The frame in the picture seen below has dozens of plastic cups that act as the queen cup for the queen cell to grow from it. Every queen must come from a queen cell. It is unique to the hive in that, unlike other brood (developing bee) cells, this cell is longer as it has to house a developing queen. The pupal and larval queen will be on a heavy diet of a substance known as royal jelly. While every developing bee will be fed some amount of royal jelly. It’s only the queen that is fed a high amount of it as that’s what gives her all the qualities of a queen, such as living up to 3-5 years!

First a beekeeper will carefully remove larvae that are a couple days old. There is nothing special about this larva at the moment. Once it is placed in a cup on this frame, and all the cups are filled with larva, the frame is placed into a queenless hive. This hive is known as the breeder hive as this is where the queens will develop. At this point the queenless bees will do the rest of the work. They begin feeding the larva royal jelly, building out the cell all the while. In about a week, the now queen cells will be capped and in another few days they will emerge healthy, adult queens! 
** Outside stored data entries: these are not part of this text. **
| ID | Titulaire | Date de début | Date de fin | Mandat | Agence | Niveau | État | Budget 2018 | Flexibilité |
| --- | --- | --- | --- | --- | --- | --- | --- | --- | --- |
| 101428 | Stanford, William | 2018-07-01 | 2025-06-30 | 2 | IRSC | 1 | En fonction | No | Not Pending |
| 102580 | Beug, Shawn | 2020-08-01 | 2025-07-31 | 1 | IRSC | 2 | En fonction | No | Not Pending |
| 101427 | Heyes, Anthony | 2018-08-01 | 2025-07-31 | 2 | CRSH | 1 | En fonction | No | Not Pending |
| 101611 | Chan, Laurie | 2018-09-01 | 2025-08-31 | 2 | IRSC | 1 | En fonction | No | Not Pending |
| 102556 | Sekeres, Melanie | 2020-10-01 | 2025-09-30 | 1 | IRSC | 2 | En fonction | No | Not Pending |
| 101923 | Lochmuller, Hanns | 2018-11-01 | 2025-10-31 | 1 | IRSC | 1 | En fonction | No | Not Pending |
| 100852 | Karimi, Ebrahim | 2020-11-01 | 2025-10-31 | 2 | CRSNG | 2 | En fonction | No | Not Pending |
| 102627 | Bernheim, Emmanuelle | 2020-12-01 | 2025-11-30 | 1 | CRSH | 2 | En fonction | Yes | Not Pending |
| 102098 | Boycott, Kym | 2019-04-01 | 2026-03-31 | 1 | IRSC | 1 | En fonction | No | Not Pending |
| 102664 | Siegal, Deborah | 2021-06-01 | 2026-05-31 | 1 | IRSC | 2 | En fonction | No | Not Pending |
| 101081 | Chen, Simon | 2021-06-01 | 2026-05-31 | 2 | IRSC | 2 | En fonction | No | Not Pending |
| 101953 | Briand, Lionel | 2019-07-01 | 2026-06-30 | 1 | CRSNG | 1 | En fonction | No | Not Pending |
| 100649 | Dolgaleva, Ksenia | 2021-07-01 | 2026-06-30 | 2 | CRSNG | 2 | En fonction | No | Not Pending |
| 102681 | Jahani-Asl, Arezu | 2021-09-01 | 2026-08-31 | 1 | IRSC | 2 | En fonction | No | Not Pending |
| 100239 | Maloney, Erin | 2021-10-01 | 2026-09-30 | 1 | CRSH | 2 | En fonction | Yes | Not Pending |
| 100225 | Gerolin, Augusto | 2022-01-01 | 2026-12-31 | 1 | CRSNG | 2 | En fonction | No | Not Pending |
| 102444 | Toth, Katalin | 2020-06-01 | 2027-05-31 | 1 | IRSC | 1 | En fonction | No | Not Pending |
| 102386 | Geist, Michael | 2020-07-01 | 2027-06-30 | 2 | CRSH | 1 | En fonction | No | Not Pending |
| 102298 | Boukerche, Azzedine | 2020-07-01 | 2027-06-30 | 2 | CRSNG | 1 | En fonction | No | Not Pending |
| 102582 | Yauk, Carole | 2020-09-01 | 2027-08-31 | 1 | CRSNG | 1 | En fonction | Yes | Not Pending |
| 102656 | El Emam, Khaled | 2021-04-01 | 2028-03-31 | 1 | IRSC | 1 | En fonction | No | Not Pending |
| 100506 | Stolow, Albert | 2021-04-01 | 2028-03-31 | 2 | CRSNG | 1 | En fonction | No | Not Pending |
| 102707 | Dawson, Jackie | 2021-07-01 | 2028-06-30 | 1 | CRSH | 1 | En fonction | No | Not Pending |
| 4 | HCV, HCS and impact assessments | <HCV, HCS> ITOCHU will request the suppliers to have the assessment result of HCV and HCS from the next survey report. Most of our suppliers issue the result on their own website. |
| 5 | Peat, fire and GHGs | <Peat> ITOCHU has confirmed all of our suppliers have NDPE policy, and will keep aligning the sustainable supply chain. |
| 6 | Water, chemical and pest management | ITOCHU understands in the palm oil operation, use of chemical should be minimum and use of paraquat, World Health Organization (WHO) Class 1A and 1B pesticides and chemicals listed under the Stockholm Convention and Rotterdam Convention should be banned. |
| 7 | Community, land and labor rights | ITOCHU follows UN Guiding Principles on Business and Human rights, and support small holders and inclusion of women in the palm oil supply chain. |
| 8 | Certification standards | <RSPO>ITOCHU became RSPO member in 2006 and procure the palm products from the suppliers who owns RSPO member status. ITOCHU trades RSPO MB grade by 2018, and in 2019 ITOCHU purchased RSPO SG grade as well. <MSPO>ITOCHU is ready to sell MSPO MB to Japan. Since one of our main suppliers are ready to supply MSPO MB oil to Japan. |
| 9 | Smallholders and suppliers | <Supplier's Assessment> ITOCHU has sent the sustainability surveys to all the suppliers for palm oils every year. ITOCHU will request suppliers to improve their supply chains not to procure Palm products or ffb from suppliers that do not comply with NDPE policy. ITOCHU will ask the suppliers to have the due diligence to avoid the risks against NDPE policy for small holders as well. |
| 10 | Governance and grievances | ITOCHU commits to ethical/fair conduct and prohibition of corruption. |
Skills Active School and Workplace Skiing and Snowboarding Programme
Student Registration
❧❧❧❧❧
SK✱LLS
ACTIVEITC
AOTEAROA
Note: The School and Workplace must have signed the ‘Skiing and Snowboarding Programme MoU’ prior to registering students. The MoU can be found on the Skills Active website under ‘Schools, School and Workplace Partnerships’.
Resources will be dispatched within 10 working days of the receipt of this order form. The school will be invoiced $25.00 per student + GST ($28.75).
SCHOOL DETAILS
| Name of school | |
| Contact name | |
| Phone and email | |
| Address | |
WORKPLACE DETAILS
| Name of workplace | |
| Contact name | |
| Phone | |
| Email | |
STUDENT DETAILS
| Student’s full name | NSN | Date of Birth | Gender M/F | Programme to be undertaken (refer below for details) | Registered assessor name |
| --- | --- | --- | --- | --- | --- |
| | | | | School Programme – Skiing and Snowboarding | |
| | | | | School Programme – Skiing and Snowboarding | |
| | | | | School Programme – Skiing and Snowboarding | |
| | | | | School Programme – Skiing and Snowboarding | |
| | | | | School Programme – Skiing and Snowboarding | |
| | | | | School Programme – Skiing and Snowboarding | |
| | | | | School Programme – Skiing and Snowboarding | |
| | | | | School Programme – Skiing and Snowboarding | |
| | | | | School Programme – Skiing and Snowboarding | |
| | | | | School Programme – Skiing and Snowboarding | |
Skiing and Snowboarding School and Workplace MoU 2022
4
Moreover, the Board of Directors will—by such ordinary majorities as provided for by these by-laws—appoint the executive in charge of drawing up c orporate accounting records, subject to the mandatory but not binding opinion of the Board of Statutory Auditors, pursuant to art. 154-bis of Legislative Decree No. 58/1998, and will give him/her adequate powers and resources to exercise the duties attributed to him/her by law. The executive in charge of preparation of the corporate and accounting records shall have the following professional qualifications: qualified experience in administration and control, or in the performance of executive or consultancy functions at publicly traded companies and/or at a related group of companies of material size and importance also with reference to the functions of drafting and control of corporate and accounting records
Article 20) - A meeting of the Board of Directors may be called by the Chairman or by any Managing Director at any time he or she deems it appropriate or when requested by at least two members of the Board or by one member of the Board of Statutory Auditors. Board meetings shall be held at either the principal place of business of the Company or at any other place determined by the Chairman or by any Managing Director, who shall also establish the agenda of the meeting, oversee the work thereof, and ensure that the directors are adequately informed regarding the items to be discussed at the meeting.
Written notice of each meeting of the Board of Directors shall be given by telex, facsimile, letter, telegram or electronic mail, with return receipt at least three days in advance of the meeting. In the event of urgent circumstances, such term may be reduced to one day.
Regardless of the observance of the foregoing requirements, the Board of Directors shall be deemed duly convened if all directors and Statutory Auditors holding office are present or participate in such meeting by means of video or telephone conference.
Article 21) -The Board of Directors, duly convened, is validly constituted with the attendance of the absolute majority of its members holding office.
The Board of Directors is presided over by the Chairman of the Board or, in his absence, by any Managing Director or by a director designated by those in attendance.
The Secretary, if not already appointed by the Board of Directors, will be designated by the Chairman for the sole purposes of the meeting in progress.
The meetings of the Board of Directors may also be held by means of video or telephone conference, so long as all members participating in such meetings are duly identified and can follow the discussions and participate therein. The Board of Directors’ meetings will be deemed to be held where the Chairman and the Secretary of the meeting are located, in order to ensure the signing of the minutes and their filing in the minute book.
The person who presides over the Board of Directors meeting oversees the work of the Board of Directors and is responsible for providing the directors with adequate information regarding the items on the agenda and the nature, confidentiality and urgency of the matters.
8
In a few weeks the queens will ideally be mated and laying eggs in the hives they’ve  been put into, known as mating hives. These hives or the queens themselves can be sold or shared. So what about all that talk about local bees/queens? By raising or rearing queens local to your area, you are providing a great service to the bee community around you! Every queen that is born from your hives has a mother and hopefully grandmother that has adapted to your region. There are options to buy queens from out of state that might be better in their genetics, but just like honey, it’s always beneficial to buy closer to home.

That’s not to say queen rearing is easy. Most beekeepers experienced with this process find that they only get about 60% of their original queens to be mated and successfully laying. Being new flyers. queens are very vulnerable during their mating flights and can be eaten by a variety of predators or simply swept away in the bad weather. While the benefits of this practice are definitely there, it’s very important not to give up after your first or second round, which will likely end up mostly in failure. Beekeepers and our environment need queens and bees that are better suited to our climate and the challenges bees face. Do your part to keep these genetics thriving in your area wherever you are!